You are viewing a plain text version of this content. The canonical link for it is here.
Posted to solr-user@lucene.apache.org by Pratik Patel <pr...@semandex.net> on 2018/08/23 15:53:02 UTC

Question on query time boosting

Hello All,

I am trying to understand how exactly query time boosting works in solr.
Primarily, I want to understand if absolute boost values matter or is it
just the relative difference between various boost values which decides
scoring. Let's take following two queries for example.

// case1: q parameter

> concept_name:(*semantic*)^200 OR
> concept_name:(*machine*)^400 OR
> Abstract_note:(*semantic*)^20 OR
> Abstract_note:(*machine*)^40


//case2: q parameter

> concept_name:(*semantic*)^20 OR
> concept_name:(*machine*)^40 OR
> Abstract_note:(*semantic*)^2 OR
> Abstract_note:(*machine*)^4


Are these two queries any different?

Relative boosting is same in both of them.
I can see that they produce same results and ordering. Only difference is
that the score in case1 is 10 times the score in case2.

Thanks,
Pratik

Re: Question on query time boosting

Posted by Kydryavtsev Andrey <we...@yandex.ru>.
Hi, Pratic 

I believe that your observations are correct. 

Score for each individual query (in your example it's wildcards query like 'concept_name:(*semantic*)^200') is calculated by a complex formulas (one of possible implementations with a good explanation is described here https://lucene.apache.org/core/7_4_0/core/org/apache/lucene/search/similarities/TFIDFSimilarity.html), but it could be simplified as follows:

score(doc, query) = query_boost * <some other values depending on document and query> 

Score for full disjunction (by default) would be calculated as a sum of every individual query matched.

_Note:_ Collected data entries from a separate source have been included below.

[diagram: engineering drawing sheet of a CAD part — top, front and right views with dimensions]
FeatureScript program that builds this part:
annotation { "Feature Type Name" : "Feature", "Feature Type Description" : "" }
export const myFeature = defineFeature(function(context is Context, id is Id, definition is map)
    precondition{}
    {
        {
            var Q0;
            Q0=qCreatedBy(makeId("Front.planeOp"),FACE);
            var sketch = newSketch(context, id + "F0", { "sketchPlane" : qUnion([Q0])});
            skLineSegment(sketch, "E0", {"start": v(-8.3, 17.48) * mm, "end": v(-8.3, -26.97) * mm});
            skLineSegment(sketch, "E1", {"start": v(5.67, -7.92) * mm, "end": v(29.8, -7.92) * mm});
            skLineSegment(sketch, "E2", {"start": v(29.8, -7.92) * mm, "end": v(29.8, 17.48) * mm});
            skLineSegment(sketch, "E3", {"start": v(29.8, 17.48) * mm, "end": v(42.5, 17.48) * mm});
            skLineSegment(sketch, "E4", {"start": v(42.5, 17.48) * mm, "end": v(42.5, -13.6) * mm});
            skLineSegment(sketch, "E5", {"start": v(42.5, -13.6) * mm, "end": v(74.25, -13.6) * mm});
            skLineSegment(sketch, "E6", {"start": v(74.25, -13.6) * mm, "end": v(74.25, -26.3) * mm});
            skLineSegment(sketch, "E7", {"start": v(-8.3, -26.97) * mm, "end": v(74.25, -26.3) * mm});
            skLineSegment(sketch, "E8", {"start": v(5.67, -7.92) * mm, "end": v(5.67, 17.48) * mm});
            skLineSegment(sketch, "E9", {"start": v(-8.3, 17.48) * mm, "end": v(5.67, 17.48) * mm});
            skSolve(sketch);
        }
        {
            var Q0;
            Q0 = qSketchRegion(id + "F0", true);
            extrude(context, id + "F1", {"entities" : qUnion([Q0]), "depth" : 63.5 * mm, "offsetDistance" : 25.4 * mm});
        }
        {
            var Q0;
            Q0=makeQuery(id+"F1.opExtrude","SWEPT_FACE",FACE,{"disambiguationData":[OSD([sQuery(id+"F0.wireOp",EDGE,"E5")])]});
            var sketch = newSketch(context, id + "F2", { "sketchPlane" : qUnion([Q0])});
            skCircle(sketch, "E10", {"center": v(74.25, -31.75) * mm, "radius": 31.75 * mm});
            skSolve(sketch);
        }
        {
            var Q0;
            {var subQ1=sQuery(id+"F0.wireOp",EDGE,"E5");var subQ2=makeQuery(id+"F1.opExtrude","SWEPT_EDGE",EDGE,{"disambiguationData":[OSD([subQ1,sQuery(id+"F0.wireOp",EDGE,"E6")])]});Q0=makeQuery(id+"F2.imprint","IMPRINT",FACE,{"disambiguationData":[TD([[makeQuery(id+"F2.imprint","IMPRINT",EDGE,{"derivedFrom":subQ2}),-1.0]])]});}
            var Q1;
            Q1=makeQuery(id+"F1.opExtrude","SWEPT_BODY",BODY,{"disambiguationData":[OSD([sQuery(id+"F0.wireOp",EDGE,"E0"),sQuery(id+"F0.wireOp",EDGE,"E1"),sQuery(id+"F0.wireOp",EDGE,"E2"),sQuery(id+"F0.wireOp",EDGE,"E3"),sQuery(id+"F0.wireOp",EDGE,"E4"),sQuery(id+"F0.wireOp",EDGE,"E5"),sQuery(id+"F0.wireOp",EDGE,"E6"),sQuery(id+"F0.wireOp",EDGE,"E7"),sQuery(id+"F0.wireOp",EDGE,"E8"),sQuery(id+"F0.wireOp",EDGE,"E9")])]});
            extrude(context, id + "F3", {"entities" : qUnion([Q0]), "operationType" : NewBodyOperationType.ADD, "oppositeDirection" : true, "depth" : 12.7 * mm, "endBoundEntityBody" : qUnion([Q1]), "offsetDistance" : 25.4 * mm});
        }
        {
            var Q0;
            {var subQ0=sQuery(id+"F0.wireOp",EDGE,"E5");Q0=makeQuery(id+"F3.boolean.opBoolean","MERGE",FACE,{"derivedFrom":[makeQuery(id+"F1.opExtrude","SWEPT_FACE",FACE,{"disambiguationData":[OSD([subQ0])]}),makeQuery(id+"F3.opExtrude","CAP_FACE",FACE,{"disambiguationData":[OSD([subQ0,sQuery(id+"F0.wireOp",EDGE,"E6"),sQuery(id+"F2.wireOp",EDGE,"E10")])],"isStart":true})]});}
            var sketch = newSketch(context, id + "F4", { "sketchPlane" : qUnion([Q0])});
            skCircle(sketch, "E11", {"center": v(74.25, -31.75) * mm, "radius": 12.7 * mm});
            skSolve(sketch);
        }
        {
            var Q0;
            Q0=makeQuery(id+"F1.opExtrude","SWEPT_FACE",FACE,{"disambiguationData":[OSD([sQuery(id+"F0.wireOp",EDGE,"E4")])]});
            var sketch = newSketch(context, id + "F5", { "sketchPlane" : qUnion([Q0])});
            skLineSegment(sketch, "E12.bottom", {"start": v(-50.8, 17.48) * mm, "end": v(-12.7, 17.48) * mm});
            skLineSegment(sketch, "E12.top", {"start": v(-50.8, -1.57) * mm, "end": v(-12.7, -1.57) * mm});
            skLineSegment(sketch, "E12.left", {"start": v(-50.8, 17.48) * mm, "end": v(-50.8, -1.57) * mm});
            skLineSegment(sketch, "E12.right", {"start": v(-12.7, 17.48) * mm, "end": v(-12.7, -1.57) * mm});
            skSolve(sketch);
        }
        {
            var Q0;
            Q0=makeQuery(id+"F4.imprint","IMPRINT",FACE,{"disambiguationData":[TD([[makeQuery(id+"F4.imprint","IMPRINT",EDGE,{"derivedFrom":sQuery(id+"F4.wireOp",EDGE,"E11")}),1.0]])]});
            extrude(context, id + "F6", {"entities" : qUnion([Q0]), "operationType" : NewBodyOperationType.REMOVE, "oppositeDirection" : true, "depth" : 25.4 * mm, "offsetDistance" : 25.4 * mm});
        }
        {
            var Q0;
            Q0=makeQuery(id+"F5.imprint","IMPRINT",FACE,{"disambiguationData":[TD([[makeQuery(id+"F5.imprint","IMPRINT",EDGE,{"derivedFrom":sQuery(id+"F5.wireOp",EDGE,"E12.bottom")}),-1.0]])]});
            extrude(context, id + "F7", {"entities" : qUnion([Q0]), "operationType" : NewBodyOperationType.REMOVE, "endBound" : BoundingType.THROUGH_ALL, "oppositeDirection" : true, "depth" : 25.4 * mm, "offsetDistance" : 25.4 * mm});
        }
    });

So score of case1 would be:

score_for_case1(doc, query) = 200 * <some other values for query 1> + 400 * <some other values for query 2> + 20 * <some other values for query 3> + 40 * <some other values for query 4> = 10 * (20 * <some other values for query 1> + 40 * <some other values for query 2> + 2 * <some other values for query 3> + 4 * <some other values for query 4>) = 10 * score_for_case2(doc, query)



Thank you,

Andrey Kudryavtsev

23.08.2018, 18:53, "Pratik Patel" <pr...@semandex.net>:
> Hello All,
>
> I am trying to understand how exactly query time boosting works in solr.
> Primarily, I want to understand if absolute boost values matter or is it
> just the relative difference between various boost values which decides
> scoring. Let's take following two queries for example.
>
> // case1: q parameter
>
>>  concept_name:(*semantic*)^200 OR
>>  concept_name:(*machine*)^400 OR
>>  Abstract_note:(*semantic*)^20 OR
>>  Abstract_note:(*machine*)^40
>
> //case2: q parameter
>
>>  concept_name:(*semantic*)^20 OR
>>  concept_name:(*machine*)^40 OR
>>  Abstract_note:(*semantic*)^2 OR
>>  Abstract_note:(*machine*)^4
>
> Are these two queries any different?
>
> Relative boosting is same in both of them.
> I can see that they produce same results and ordering. Only difference is
> that the score in case1 is 10 times the score in case2.
>
> Thanks,
> Pratik